Policy Implications
The data come from a household survey of parents and guardians in Massachusetts. When complete, the household survey will form one cornerstone of a study that will follow a representative sample of three- and four-year-olds from across Massachusetts for four years, capturing their experiences in the actual settings in which they spend their time. The study aims to significantly enrich our current knowledge about what works in early education, which relies primarily on data from just a handful of small-scale studies that date back to the 1960s and 1970s.
The new findings — suggesting the greater likelihood that four-year-olds are in formal care settings than three year olds — might reflect the fact that four-year-olds “have more formal options to choose from at this age, or that parents are responding to the movement for a year of preschool before school begins,” says Nonie Leseaux, who co-directs the Zaentz Initiative with Stephanie Jones, both faculty members at the Harvard Graduate School of Education. “What we don’t yet know is what these various experiences mean for children’s learning and growing.” The study will fill in many of those gaps, helping policymakers understand the characteristics of early care in formal and informal settings, the links to children’s outcomes over time, and effective practices to improve quality and access across the spectrum. (The researchers note that these preliminary findings are not yet representative of the population at large, because they pull from a partial sample of data; the full sample will be representative, as will the final study results.)

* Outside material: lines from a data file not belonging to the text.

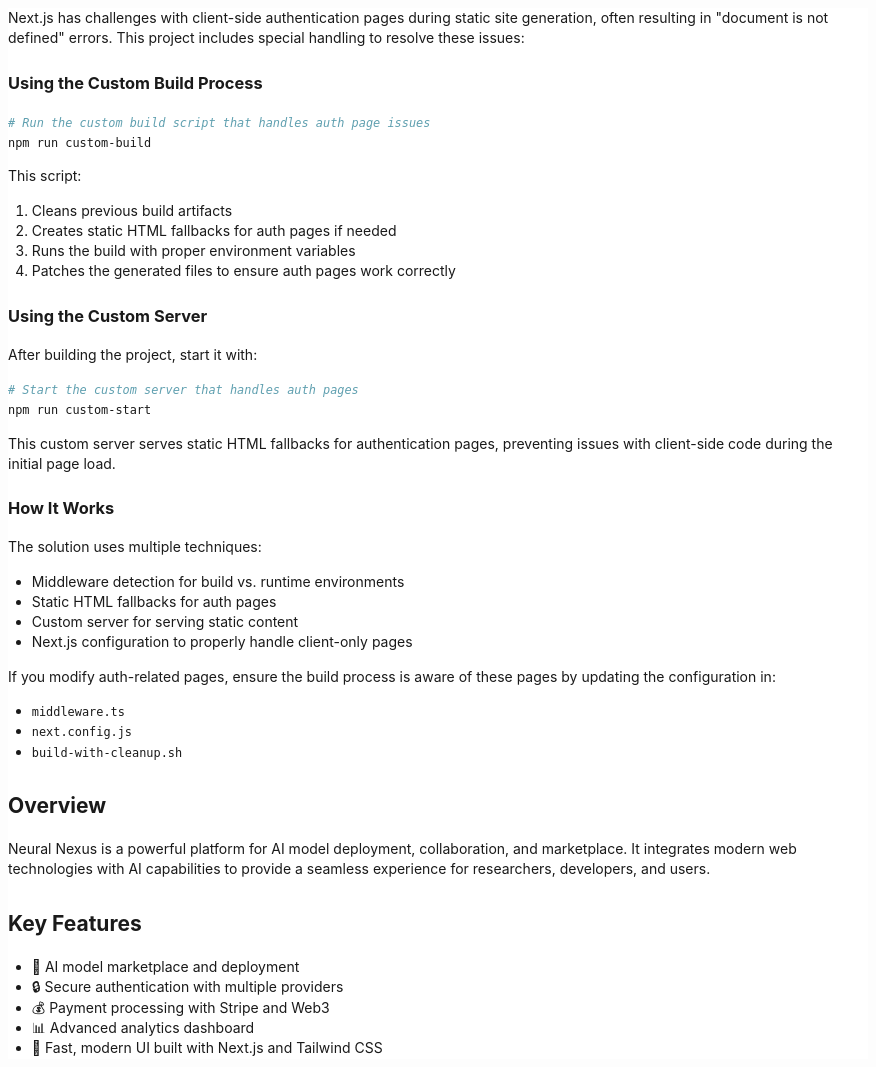 Next.js has challenges with client-side authentication pages during static site generation, often resulting in "document is not defined" errors. This project includes special handling to resolve these issues:

### Using the Custom Build Process

```bash
# Run the custom build script that handles auth page issues
npm run custom-build
```

This script:
1. Cleans previous build artifacts
2. Creates static HTML fallbacks for auth pages if needed
3. Runs the build with proper environment variables
4. Patches the generated files to ensure auth pages work correctly

### Using the Custom Server

After building the project, start it with:

```bash
# Start the custom server that handles auth pages
npm run custom-start
```

This custom server serves static HTML fallbacks for authentication pages, preventing issues with client-side code during the initial page load.

### How It Works

The solution uses multiple techniques:
- Middleware detection for build vs. runtime environments
- Static HTML fallbacks for auth pages
- Custom server for serving static content
- Next.js configuration to properly handle client-only pages

If you modify auth-related pages, ensure the build process is aware of these pages by updating the configuration in:
- `middleware.ts`
- `next.config.js`
- `build-with-cleanup.sh`

## Overview
Neural Nexus is a powerful platform for AI model deployment, collaboration, and marketplace. It integrates modern web technologies with AI capabilities to provide a seamless experience for researchers, developers, and users.

## Key Features
- 🧠 AI model marketplace and deployment
- 🔒 Secure authentication with multiple providers
- 💰 Payment processing with Stripe and Web3
- 📊 Advanced analytics dashboard
- 🚀 Fast, modern UI built with Next.js and Tailwind CSS

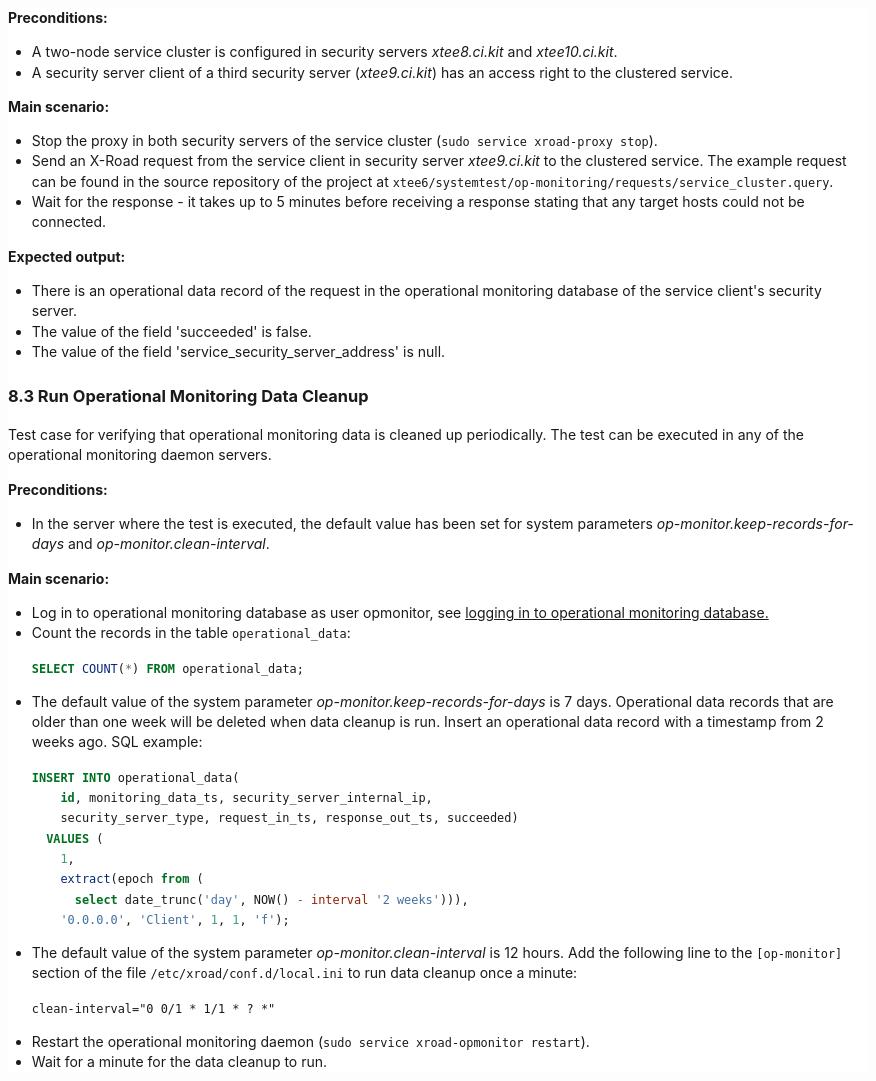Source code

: **Preconditions:**
* A two-node service cluster is configured in security servers *xtee8.ci.kit* and *xtee10.ci.kit*.
* A security server client of a third security server (*xtee9.ci.kit*) has an access right to the clustered service.

**Main scenario:**
* Stop the proxy in both security servers of the service cluster (`sudo service xroad-proxy stop`).
* Send an X-Road request from the service client in security server *xtee9.ci.kit* to the clustered service. The example request can be found in the source repository of the project at `xtee6/systemtest/op-monitoring/requests/service_cluster.query`.
* Wait for the response - it takes up to 5 minutes before receiving a response stating that any target hosts could not be connected.

**Expected output:**
* There is an operational data record of the request in the operational monitoring database of the service client's security server.
* The value of the field 'succeeded' is false.
* The value of the field 'service_security_server_address' is null.

### 8.3 Run Operational Monitoring Data Cleanup

Test case for verifying that operational monitoring data is cleaned up periodically. The test can be executed in any of the operational monitoring daemon servers.

**Preconditions:**
* In the server where the test is executed, the default value has been set for system parameters *op-monitor.keep-records-for-days* and *op-monitor.clean-interval*.

**Main scenario:**
* Log in to operational monitoring database as user opmonitor, see [logging in to operational monitoring database.](#log_in_db)
* Count the records in the table `operational_data`:
   ```sql
   SELECT COUNT(*) FROM operational_data;
   ```
* The default value of the system parameter *op-monitor.keep-records-for-days* is 7 days. Operational data records that are older than one week will be deleted when data cleanup is run. Insert an operational data record with a timestamp from 2 weeks ago. SQL example:
   ```sql
   INSERT INTO operational_data(
       id, monitoring_data_ts, security_server_internal_ip,
       security_server_type, request_in_ts, response_out_ts, succeeded) 
     VALUES (
       1,
       extract(epoch from (
         select date_trunc('day', NOW() - interval '2 weeks'))),
       '0.0.0.0', 'Client', 1, 1, 'f');
   ```
* The default value of the system parameter *op-monitor.clean-interval* is 12 hours. Add the following line to the `[op-monitor]` section of the file `/etc/xroad/conf.d/local.ini` to run data cleanup once a minute:
   ```
   clean-interval="0 0/1 * 1/1 * ? *"
   ```
* Restart the operational monitoring daemon (`sudo service xroad-opmonitor restart`).
* Wait for a minute for the data cleanup to run.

Parental Hopes and Concerns
The household survey also revealed that parents strongly believe in their young children’s abilities and intelligence, but they worry that their kids won’t develop the learning skills or gain access to the academic opportunities they’ll need for later life success.
The survey asked parents questions designed to elicit a sense of their aspirations and concerns for their preschool-aged children. Parents were asked about:
- their confidence in their child’s schooling
- their confidence in their child’s medical care
- their biggest worry for their child
- how they would describe their child, using three words
Confidence in schools and health care:
Parents generally expressed a high level of confidence in both schooling and medical care, though they expressed a slightly higher level of confidence in medical care. And researchers said that a non-negligible number of responses to the schooling question ranged from “somewhat confident” to “not at all confident,” indicating that schooling is a concern for a number of parents.
Biggest worry:
By far, parents worried most about academic skills and education — a broad category encompassing concerns about access, quality, and ability.
Next on the common worry list, in order, were: social-emotional well-being and physical well-being. Less common, but still significant, were worries about self-actualization and morals and about the state of the world.
Describe your child:
When asked to describe their child in three words, parents most often used the word “smart.” Other commonly heard words: funny, intelligent, and loving. Almost all of the descriptive words parents used were positive.